Modification of histone acetylation facilitates hepatic differentiation of human bone marrow mesenchymal stem cells.

The multi-potentiality of mesenchymal stem cells makes them excellent options for future tissue engineering and clinical therapy, including liver injury. In this study, we investigated the effects of valproic acid (VPA), a direct inhibitor of histone deacetylase (HDAC), on the hepatic differentiation of human bone marrow mesenchymal stem cells (BMMSCs). The cells were found to differentiate into a more homogeneous hepatocyte-like population when pretreated with 5 mM VPA for 72 h. The expression of liver-specific markers was significantly upregulated in the VPA-treated group at the mRNA and protein levels. VPA treatment also significantly enhanced the hepatic functions of the differentiated cells, including glycogen storage, cytochrome P450 activity, AFP and ALB synthesis, and urea production.
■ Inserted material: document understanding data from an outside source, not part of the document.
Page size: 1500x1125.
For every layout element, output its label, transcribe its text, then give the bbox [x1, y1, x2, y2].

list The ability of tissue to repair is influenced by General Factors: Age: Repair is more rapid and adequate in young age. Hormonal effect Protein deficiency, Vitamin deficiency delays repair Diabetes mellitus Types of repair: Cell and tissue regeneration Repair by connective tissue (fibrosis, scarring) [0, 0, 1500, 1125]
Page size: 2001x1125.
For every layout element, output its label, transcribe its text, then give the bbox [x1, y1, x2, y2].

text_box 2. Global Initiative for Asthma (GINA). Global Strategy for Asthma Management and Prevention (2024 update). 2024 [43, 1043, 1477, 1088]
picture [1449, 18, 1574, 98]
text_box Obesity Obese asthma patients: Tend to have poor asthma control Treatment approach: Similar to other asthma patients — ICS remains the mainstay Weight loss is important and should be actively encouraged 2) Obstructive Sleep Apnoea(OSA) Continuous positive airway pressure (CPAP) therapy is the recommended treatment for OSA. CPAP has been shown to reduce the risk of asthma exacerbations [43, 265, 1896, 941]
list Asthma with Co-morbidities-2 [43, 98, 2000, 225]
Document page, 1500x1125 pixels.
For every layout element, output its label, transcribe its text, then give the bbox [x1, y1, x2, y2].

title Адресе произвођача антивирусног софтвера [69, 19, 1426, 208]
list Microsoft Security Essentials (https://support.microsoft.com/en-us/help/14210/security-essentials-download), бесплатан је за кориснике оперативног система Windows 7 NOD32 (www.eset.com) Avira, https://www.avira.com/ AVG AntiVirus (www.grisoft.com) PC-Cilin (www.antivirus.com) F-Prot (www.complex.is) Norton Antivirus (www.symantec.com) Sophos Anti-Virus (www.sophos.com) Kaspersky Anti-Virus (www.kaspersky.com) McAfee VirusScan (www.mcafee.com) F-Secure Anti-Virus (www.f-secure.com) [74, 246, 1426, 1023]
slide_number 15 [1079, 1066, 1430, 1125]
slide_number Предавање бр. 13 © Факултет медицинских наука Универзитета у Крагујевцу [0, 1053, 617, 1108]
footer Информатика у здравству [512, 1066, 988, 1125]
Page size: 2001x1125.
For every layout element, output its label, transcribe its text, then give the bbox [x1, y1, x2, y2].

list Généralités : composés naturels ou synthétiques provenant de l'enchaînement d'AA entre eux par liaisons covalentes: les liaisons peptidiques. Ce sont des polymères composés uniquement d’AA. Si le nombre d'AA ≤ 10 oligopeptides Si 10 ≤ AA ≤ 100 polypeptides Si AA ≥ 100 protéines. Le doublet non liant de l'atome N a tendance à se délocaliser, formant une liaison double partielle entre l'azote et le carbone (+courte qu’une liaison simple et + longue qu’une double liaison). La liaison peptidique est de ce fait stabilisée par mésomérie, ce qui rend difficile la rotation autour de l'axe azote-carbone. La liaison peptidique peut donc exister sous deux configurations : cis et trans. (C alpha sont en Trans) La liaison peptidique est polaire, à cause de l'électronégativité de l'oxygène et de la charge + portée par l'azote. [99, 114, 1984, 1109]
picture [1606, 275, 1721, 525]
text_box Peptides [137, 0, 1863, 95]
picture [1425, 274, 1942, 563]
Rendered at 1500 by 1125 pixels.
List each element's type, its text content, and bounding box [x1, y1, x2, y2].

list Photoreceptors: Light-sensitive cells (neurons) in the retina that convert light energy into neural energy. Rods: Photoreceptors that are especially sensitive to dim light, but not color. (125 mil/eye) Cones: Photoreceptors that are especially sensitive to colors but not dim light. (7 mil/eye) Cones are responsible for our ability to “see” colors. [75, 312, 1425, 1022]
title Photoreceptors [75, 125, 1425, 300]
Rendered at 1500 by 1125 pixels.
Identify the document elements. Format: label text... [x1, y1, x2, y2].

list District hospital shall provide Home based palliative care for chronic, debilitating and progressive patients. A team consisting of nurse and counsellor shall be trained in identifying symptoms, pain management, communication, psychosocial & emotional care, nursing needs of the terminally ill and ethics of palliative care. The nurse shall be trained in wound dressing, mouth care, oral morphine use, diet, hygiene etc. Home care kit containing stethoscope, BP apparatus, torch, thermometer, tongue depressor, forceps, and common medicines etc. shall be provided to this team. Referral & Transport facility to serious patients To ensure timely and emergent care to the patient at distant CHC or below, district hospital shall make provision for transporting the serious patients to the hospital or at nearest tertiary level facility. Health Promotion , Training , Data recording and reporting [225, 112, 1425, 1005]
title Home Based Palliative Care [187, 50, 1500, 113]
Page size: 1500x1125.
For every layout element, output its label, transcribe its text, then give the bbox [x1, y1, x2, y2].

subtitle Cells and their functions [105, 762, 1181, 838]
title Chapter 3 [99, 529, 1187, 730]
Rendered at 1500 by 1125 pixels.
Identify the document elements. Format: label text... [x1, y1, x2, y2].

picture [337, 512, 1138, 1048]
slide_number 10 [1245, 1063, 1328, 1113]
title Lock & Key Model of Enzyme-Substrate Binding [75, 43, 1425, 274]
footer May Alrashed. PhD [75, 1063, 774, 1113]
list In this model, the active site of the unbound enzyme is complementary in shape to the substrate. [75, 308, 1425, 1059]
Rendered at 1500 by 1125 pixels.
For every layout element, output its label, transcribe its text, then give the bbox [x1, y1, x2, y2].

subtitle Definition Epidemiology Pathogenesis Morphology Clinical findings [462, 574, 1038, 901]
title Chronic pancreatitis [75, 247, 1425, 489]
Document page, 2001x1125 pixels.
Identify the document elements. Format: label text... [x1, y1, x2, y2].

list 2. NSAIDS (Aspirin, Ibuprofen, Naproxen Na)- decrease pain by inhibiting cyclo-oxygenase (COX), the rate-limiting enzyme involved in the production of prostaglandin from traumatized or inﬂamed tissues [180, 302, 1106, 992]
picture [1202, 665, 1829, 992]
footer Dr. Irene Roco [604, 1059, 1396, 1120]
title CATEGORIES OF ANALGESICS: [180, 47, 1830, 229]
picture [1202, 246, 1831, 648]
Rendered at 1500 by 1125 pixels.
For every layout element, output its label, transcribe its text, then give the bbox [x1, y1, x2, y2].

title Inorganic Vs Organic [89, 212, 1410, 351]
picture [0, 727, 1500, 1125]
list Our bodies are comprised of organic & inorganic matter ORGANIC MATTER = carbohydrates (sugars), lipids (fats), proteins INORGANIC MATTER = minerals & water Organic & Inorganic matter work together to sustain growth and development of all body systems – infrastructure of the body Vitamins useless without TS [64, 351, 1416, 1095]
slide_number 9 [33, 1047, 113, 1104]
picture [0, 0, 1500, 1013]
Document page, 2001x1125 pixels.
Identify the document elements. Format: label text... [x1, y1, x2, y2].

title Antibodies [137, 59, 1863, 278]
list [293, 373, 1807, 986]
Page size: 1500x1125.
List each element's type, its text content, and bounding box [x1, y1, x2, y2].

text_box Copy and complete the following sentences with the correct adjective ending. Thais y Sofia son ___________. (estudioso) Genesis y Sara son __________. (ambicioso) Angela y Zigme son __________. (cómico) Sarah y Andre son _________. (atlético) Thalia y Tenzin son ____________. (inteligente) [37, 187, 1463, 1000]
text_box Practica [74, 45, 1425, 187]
Further analysis showed that treatment with 5 mM of VPA for 72 h greatly improved the histones H3 and H4 acetylation. These results demonstrated that VPA could considerably improve the hepatic differentiation of human BMMSCs, probably because the chromatin-acetylated state changes upon VPA treatment through its HDAC inhibitory effect. Thus, this study provides a direct research model for producing human hepatocytes for clinical purposes.